Following the PyTorch documentation on operator pattern substitution, it seems to trace fine (as it should):

from torch.fx import symbolic_trace

symbolic_traced : torch.fx.GraphModule = symbolic_trace(VectorAdd())
print("Code:")
print(symbolic_traced.code)
print("Tensor graph")
print(symbolic_traced.graph.print_tabular())

But the code

def sub_addition(x : torch.Tensor, y :  torch.Tensor): 
    return x + y

replace_pattern(symbolic_traced, sub_addition, triton_add)

fails with the error

---------------------------------------------------------------------------
TraceError                                Traceback (most recent call last)
...
TraceError: symbolically traced variables cannot be used as inputs to control flow

I understand this has to do with the PyTorch compiler being unable to symbolically trace code with dynamic control flow. The specific error point for this is the launch kernel for 'add_kernel'; I just wanted to see if anyone had any advice on how to properly do this and what I'm missing.

Much thanks.

cm2435 commented 11 months ago

For relevancy here are my system settings.

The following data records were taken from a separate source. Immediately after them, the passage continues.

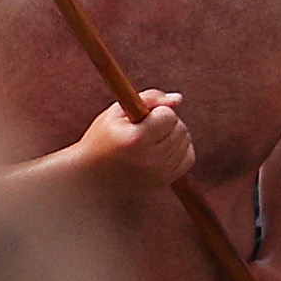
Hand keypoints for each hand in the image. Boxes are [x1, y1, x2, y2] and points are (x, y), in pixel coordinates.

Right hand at [66, 91, 195, 194]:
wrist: (91, 177)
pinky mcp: (166, 181)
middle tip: (145, 126)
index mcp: (136, 139)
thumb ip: (149, 99)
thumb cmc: (102, 138)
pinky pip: (188, 157)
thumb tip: (179, 98)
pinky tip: (162, 148)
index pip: (168, 115)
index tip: (141, 115)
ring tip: (151, 137)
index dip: (156, 110)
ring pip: (186, 141)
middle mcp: (151, 158)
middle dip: (166, 121)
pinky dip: (180, 149)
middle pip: (180, 128)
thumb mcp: (116, 113)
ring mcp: (160, 173)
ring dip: (173, 134)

OS- ubuntu 22.04 NVCC- 12.3 | NVIDIA-SMI 525.85.05 Driver Version: 525.85.05

the underlying card is a rtx 3090.

Tutorials on this would be great if anyone has one. I tried to follow along with the implementation of @pommedeterresautee in the kernl package and wrap the pytorch file in a pytorch.autograd.Function class and then wrap the .apply of that in a function, but still the compiler complains about any kernel launch not being symbolically tracable.